America’s Next Roe Vs Wade
SCOTUS meets this week to hear the case of Whole Woman’s Health v. Hellerstedt. The case began in Texas as an attempt at tightening up standards for abortion providers in that state. Abortion proponents argue that the law is unconstitutional as it places an undue burden on women seeking an abortion, but pro-lifers simply want abortion providers to be held to a higher standard than vets and beauticians.
HB2
HB2 is a law that passed in Texas in 2013. It required a 20-week limit on abortions, that abortion providers must have admitting privileges to a hospital within 30 miles from their abortion facility and that the facilities must meet the standard of ambulatory surgical centres. This met with an outcry from abortion advocates, - yes, the same ones who want abortion to be “safe” - because most abortionists don’t have the will to improve standards for their patients. They preferred to simply close shop, and in the last two years, the number of abortion facilities in Texas has decreased from 40 to 19.

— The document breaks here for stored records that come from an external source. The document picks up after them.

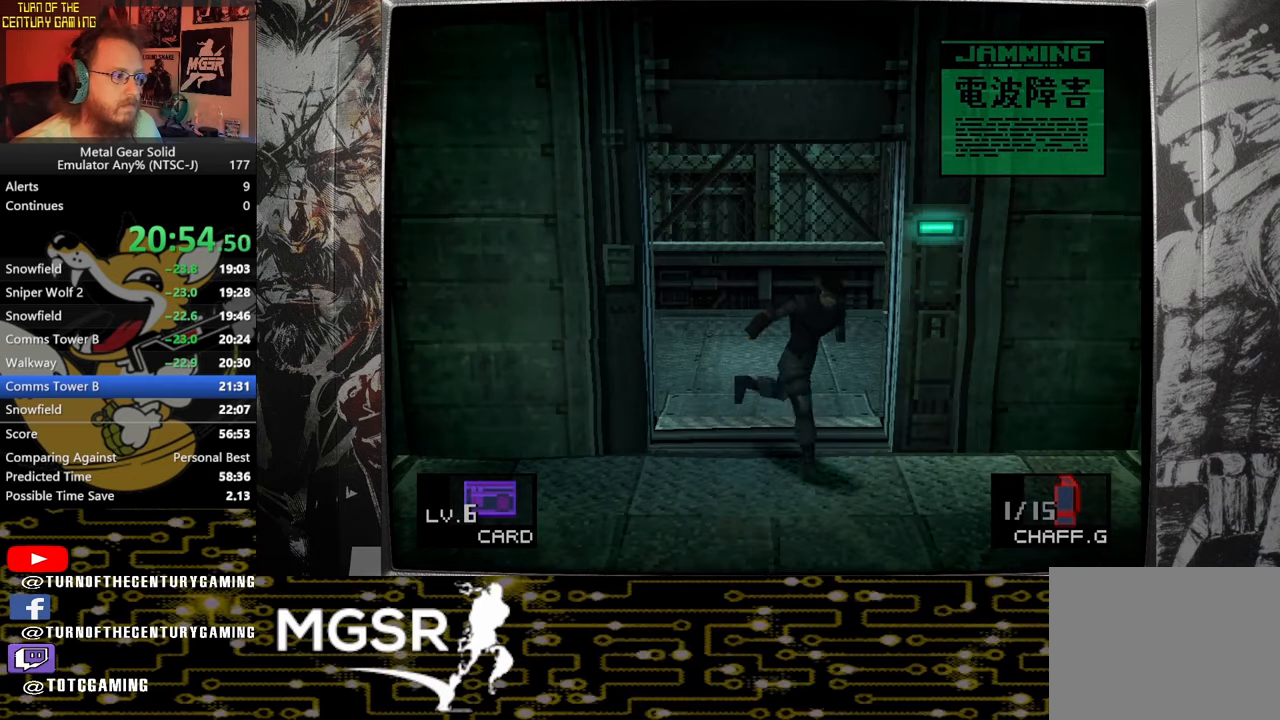
{"buttons": [], "left_stick": "down-right", "right_stick": "center", "events": []}
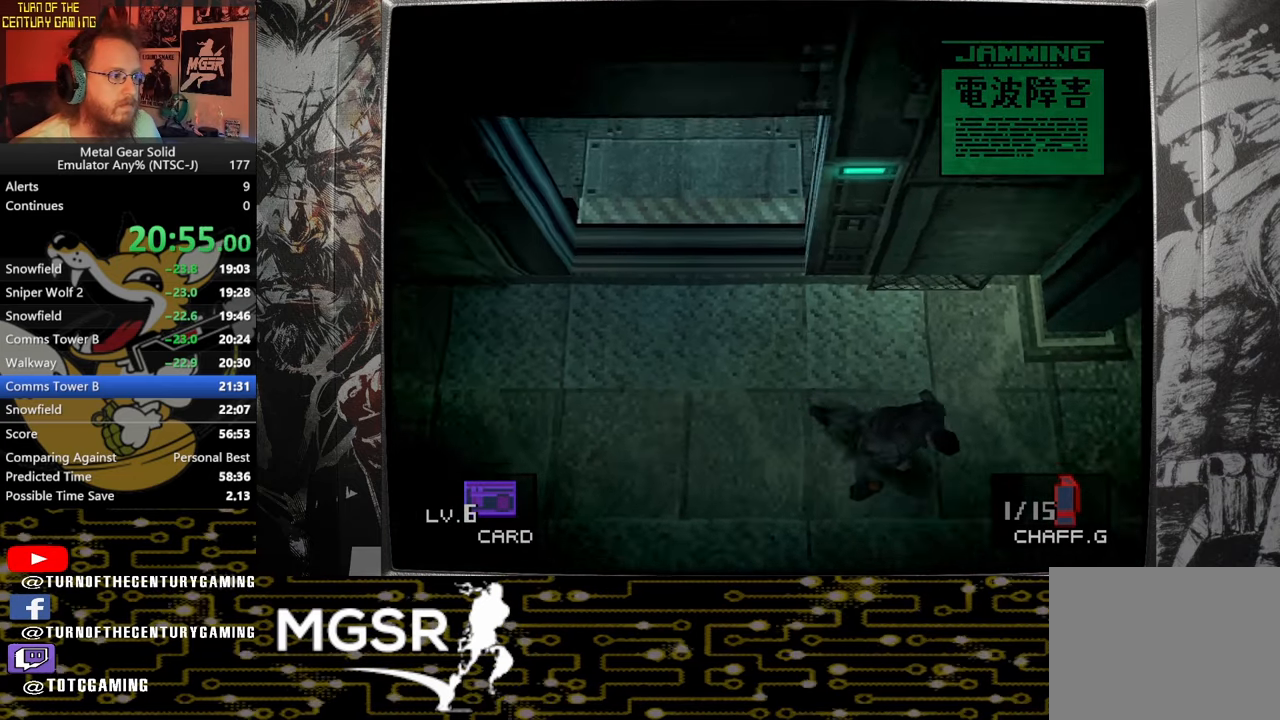
{"buttons": [], "left_stick": "down-right", "right_stick": "center", "events": []}
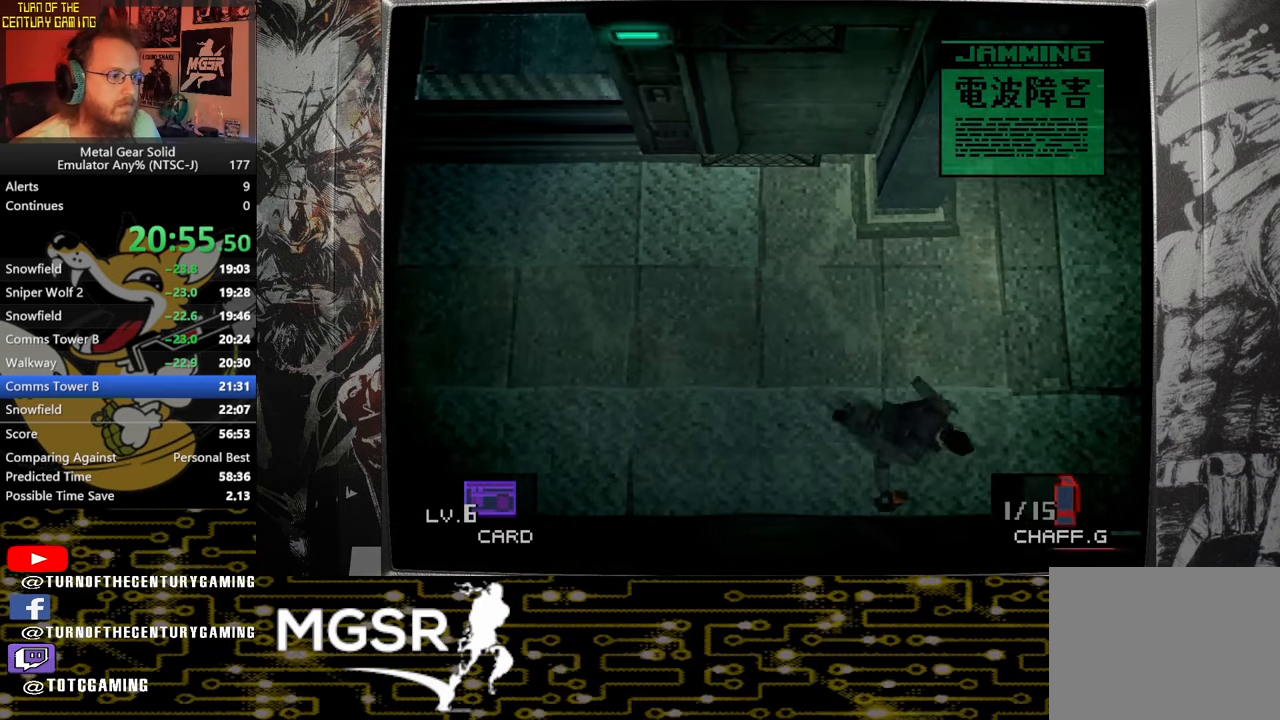
{"buttons": [], "left_stick": "down-left", "right_stick": "center", "events": [[400, "left_stick", "down-left"]]}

Abortion advocates wrongly call this a law that ‘punishes women’, when in fact it is designed to protect abortion-minded women from unsafe procedures. Abortion rights group NARAL was typically addled as they stated that ‘7 in 10 Americans support a woman’s ability to access safe and legal abortion’ while simultaneously claiming that the Hellersdedt legislation would restrict access to safe abortion. They fail to note that abortion providers are not ‘forced to close’ - they are free to continue operating their grisly business as long as their care for mothers, if not for babies, is up to the new standards.
Resulting Lawsuits
The Centre for Reproductive Health challenged the new law in 2014 and its enactment was blocked in August of that year. An appeal saw that lifted briefly, until the Supreme Court again stopped its enactment at some facilities. In June 2015, the Fifth Circuit enforced the HB2 with limited restrictions placed on the “Whole Women’s Health” Centre. CRH then went to the Supreme Court to review the case, which has led to this week’s historical challenge.

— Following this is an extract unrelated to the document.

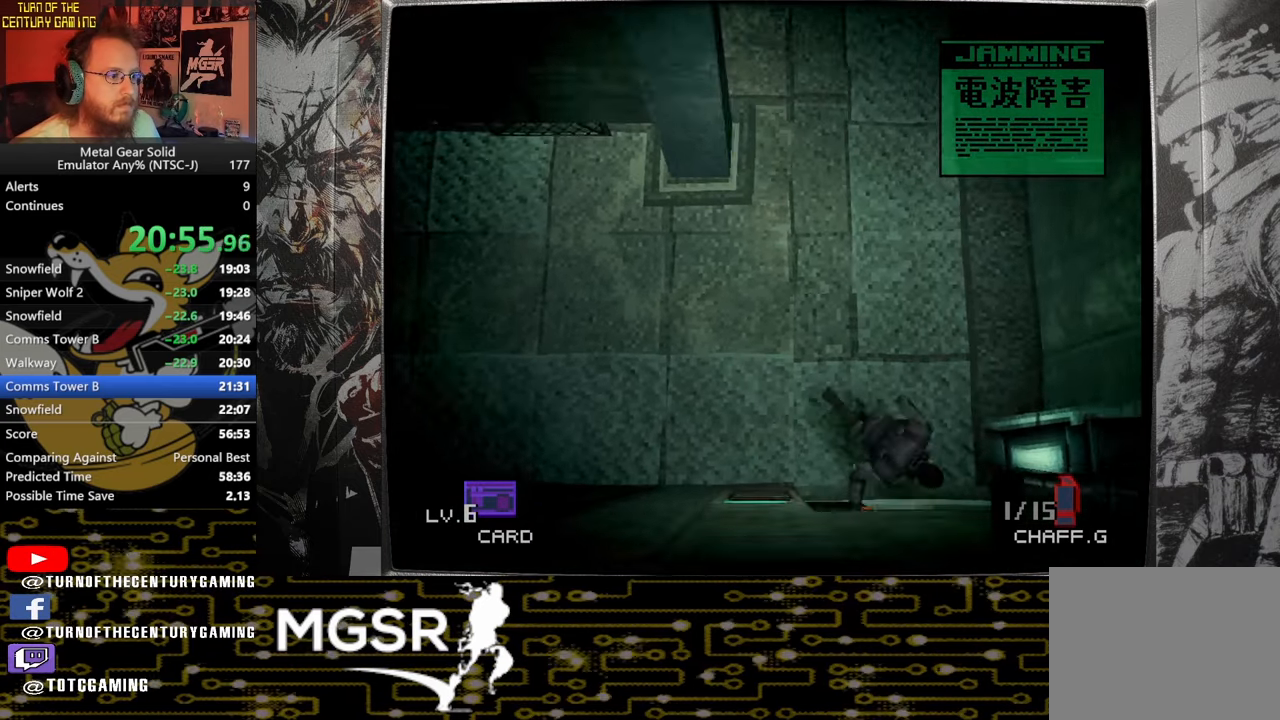
{"buttons": [], "left_stick": "down-left", "right_stick": "center", "events": []}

Legal, But Far from Safe or Rare
The entire abortion industry is notoriously unregulated. According to pro-abortion Guttmacher Institute,
“The risk of death associated with abortion increases with the length of pregnancy, from one death for every one million abortions at or before eight weeks to one per 29,000 at 16–20 weeks—and one per 11,000 at 21 weeks or later.”

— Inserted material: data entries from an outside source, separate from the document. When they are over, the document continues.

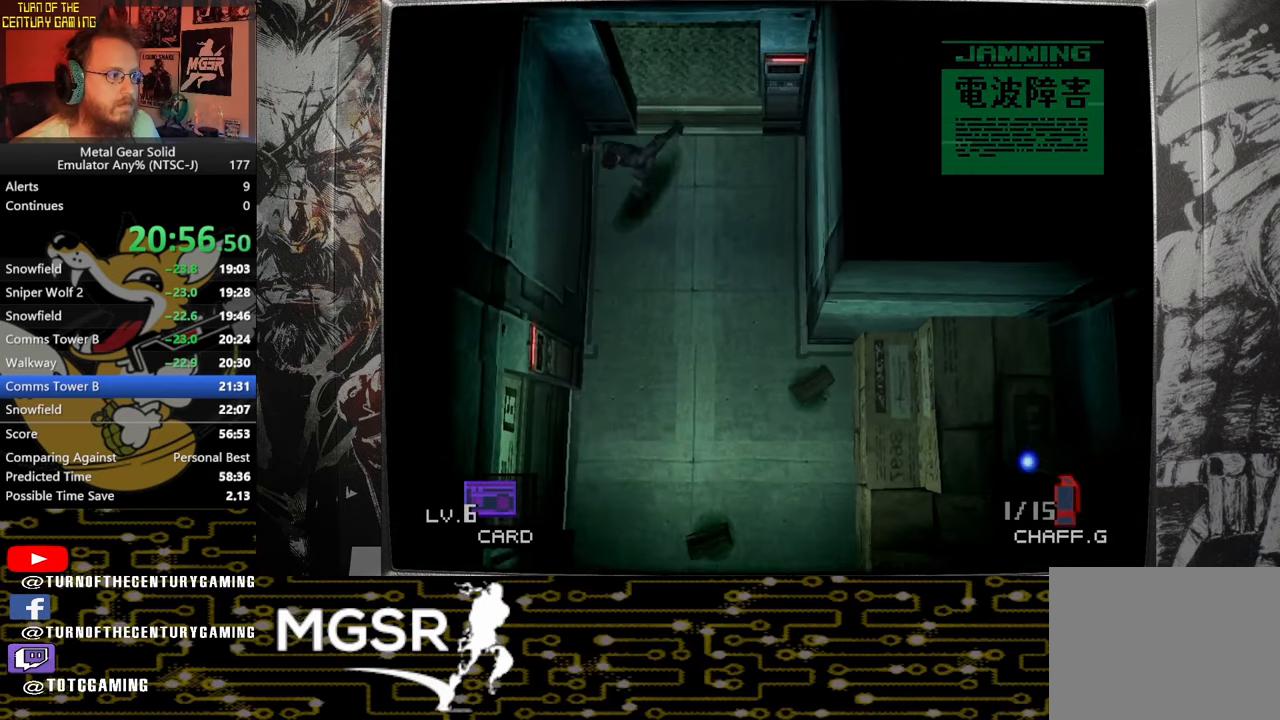
{"buttons": [], "left_stick": "down-left", "right_stick": "center", "events": []}
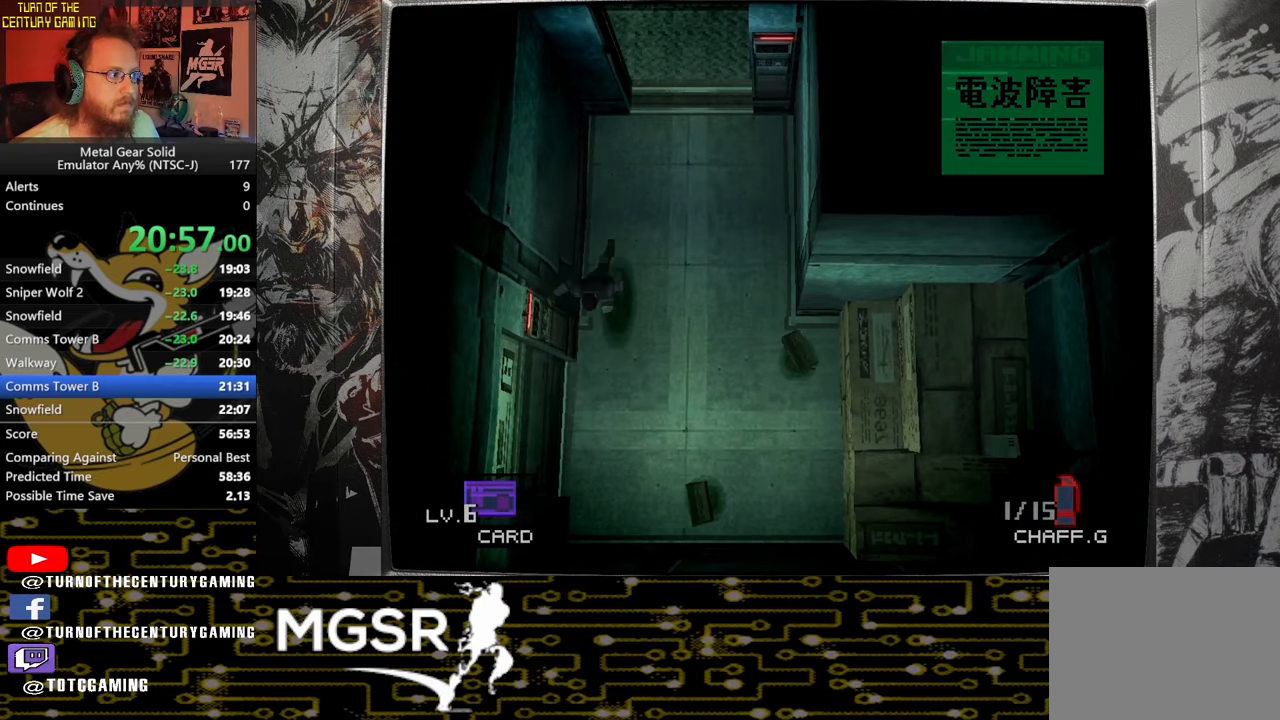
{"buttons": [], "left_stick": "left", "right_stick": "center", "events": [[300, "left_stick", "left"]]}
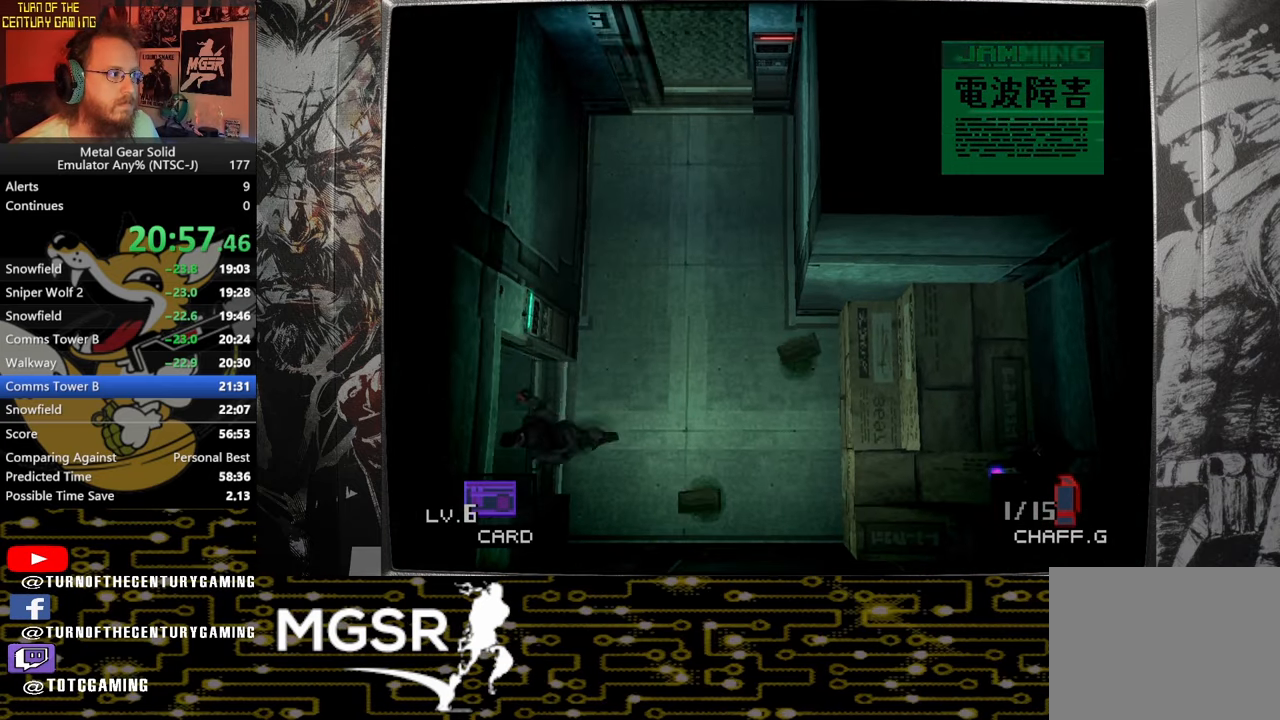
{"buttons": [], "left_stick": "left", "right_stick": "center", "events": []}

Pro-life organisations such as Operation Rescue have documented multiple cases of unsafe and unsanitary conditions, abusive doctors and untrained staff in facilities across the US. The name of Kermit Gosnell is synonymous with gothic scenes of bottled baby parts and blood-stained apparatus: the price some women are willing to pay for their ‘choice’.
It’s that kind of choice that SCOTUS may well choose to uphold now that Justice Scalia has passed away, although it’s interesting to note that even a split (4-4) decision will mean that the 5th Circuit ruling will be upheld, empowering pro-life laws in four states.
But if Whole Women’s Health is unsuccessful, every state will be emboldened to hold its abortion providers to the highest standards of care; a standard that even many of their most outspoken patients aren’t expecting them to provide.